A mentor can only help as much because it is the players who will have to go out there and perform the "actual task", the legendary Sunil Gavaskar said on the appointment of Mahendra Singh Dhoni as the Indian team mentor for the T20 World Cup.
India will play Pakistan on Sunday in the Super 12s and Gavaskar feels that in this format Virat Kohli's team can't be termed clear favourites.
"Mentor can't do much," Gavaskar told a television channel. "Yes, he can help you prepare in change room as it’s a fast-paced game and if needed, help you tweak the tactic.
"May be speak to batters and bowlers during time-out, so the move to employ Dhoni is a good one but Dhoni will be in the change room and it’s the players who have to perform the actual task in the middle. How they handle pressure would determine what the result will be," Gavaskar said.
Gavaskar feels Kohli will feel lesser pressure now that he has decided to quit captaincy in the T20 format.

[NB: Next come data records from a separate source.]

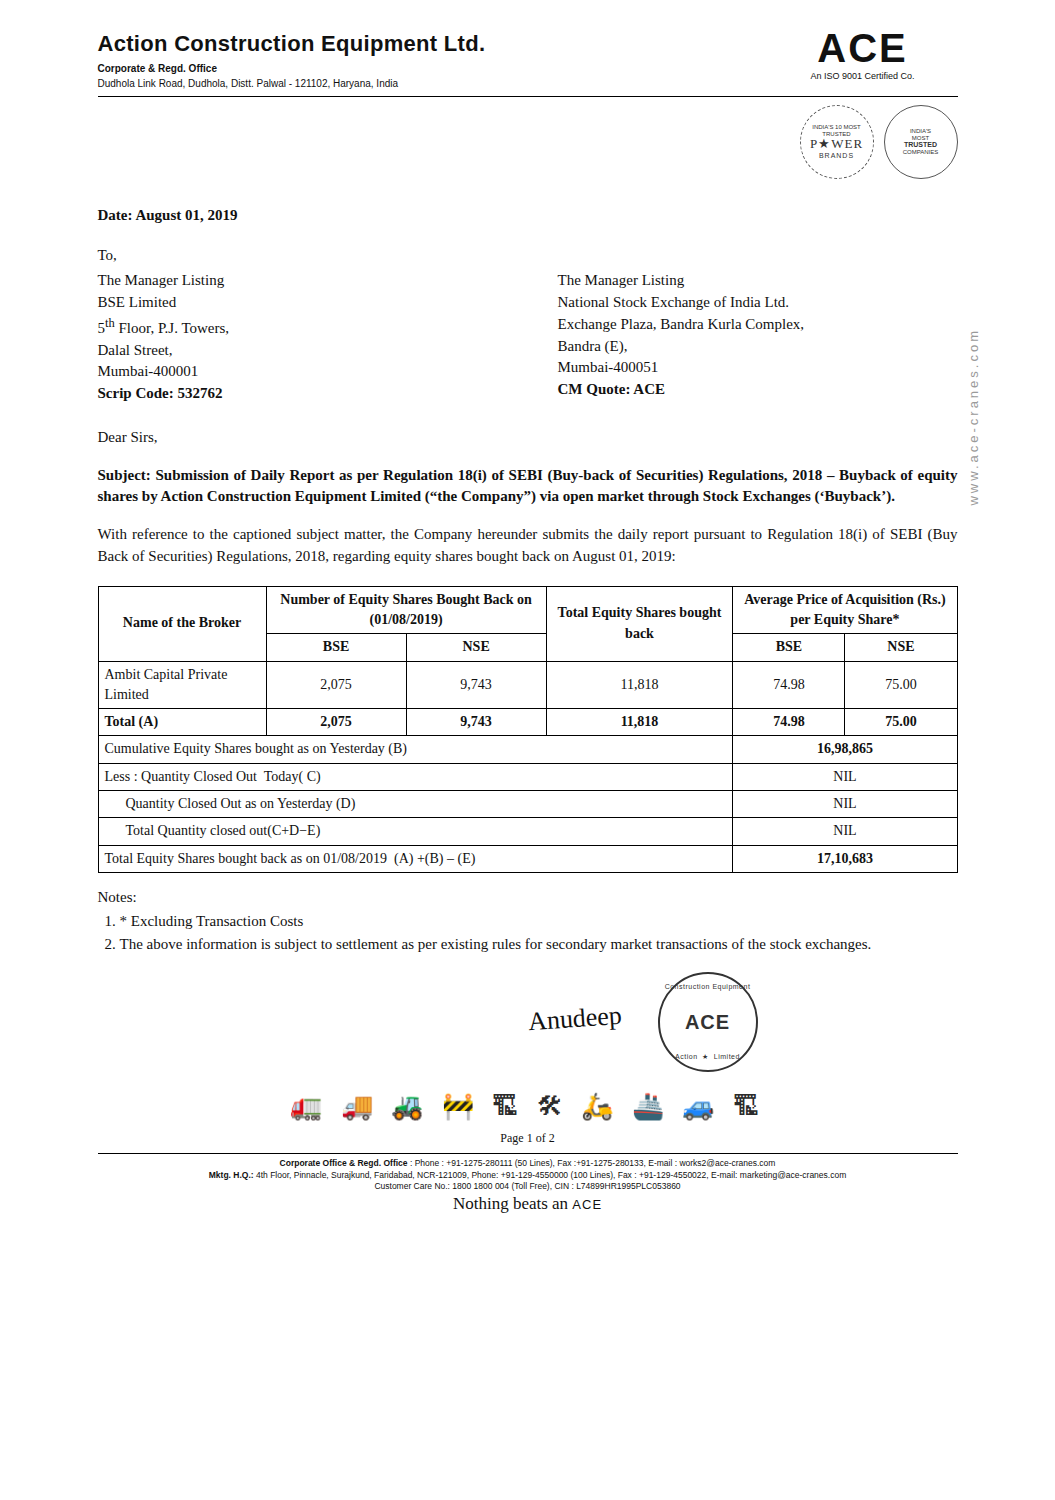www.ace-cranes.com
Action Construction Equipment Ltd.
Corporate & Regd. Office
Dudhola Link Road, Dudhola, Distt. Palwal - 121102, Haryana, India
ACE
An ISO 9001 Certified Co.
INDIA'S 10 MOST TRUSTED
P★WER
BRANDS
INDIA'S
MOST
TRUSTED
COMPANIES
Date: August 01, 2019
To,
The Manager Listing
BSE Limited
5th Floor, P.J. Towers,
Dalal Street,
Mumbai-400001
Scrip Code: 532762
The Manager Listing
National Stock Exchange of India Ltd.
Exchange Plaza, Bandra Kurla Complex,
Bandra (E),
Mumbai-400051
CM Quote: ACE
Dear Sirs,
Subject: Submission of Daily Report as per Regulation 18(i) of SEBI (Buy-back of Securities) Regulations, 2018 – Buyback of equity shares by Action Construction Equipment Limited (“the Company”) via open market through Stock Exchanges (‘Buyback’).
With reference to the captioned subject matter, the Company hereunder submits the daily report pursuant to Regulation 18(i) of SEBI (Buy Back of Securities) Regulations, 2018, regarding equity shares bought back on August 01, 2019:
| Name of the Broker | Number of Equity Shares Bought Back on (01/08/2019) | Total Equity Shares bought back | Average Price of Acquisition (Rs.) per Equity Share* |
| --- | --- | --- | --- |
| BSE | NSE | BSE | NSE |
| Ambit Capital Private Limited | 2,075 | 9,743 | 11,818 | 74.98 | 75.00 |
| Total (A) | 2,075 | 9,743 | 11,818 | 74.98 | 75.00 |
| Cumulative Equity Shares bought as on Yesterday (B) | 16,98,865 |
| Less : Quantity Closed Out Today( C) | NIL |
| Quantity Closed Out as on Yesterday (D) | NIL |
| Total Quantity closed out(C+D−E) | NIL |
| Total Equity Shares bought back as on 01/08/2019 (A) +(B) – (E) | 17,10,683 |
Notes:
* Excluding Transaction Costs
The above information is subject to settlement as per existing rules for secondary market transactions of the stock exchanges.
Anudeep
Construction Equipment ACE Action ★ Limited
🚛 🚚 🚜 🚧 🏗 🛠 🛵 🚢 🚙 🏗
Page 1 of 2
Corporate Office & Regd. Office : Phone : +91-1275-280111 (50 Lines), Fax :+91-1275-280133, E-mail : works2@ace-cranes.com
Mktg. H.Q.: 4th Floor, Pinnacle, Surajkund, Faridabad, NCR-121009, Phone: +91-129-4550000 (100 Lines), Fax : +91-129-4550022, E-mail: marketing@ace-cranes.com
Customer Care No.: 1800 1800 004 (Toll Free), CIN : L74899HR1995PLC053860
Nothing beats an ACE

"When you become a captain, you can't just think about yourself, he has to speak to a batter who is going through a bad patch or discuss strategies with a bowler.
"Amid all this, one tends to neglect his own form. When you don't have that pressure, you can focus on your own game. I think it will be good for Virat that after T20 World Cup, he doesn't have to think about responsibilities.
"So, he can focus on his own game and score as many runs as possible," he added.
Gavaskar, one of the most respected voices in world cricket, also pointed out that India's failure to win knock-out games in global tournaments has been primarily due to the faulty team selections.
"India's problem in big matches has been team combination. If they would have got final XI selection right in knock out games, they would have had less problems. At times, your thought process is different," he said.
"In knock-outs and finals, you should bat first, put runs on the board, whatever you put, 140 may be, the other team has to score and it's not always easy to score at seven runs per over in international cricket," he explained.
"So when we haven't batted first, in a chase, if you lose one or two wickets, you consolidate and then catch up becomes a problem and they (Indian batters) have been found wanting."
In T20 cricket, Gavaskar has found one flaw with the Indian batting and that's losing momentum between overs 7 and 12.
"India's batting weakness has been in the overs after Powerplay, between 7 and 12. After 7 overs, we start struggling. It will be great if we can bat well in those four to five overs and score 40 runs," he said.
But Gavaskar was pretty clear that India do not start as favourites.
"In T20 cricket, it's not difficult to beat any team. Yes, in Tests, you can say that whether you have that kind of depth in batting or bowling matters. But in T20, no team is favourite and the team that makes less mistakes will win," he said.
Gavaskar had one advice for the teams. "Just giving it your all at times might not be sufficient. With hard work you also need to use your brain."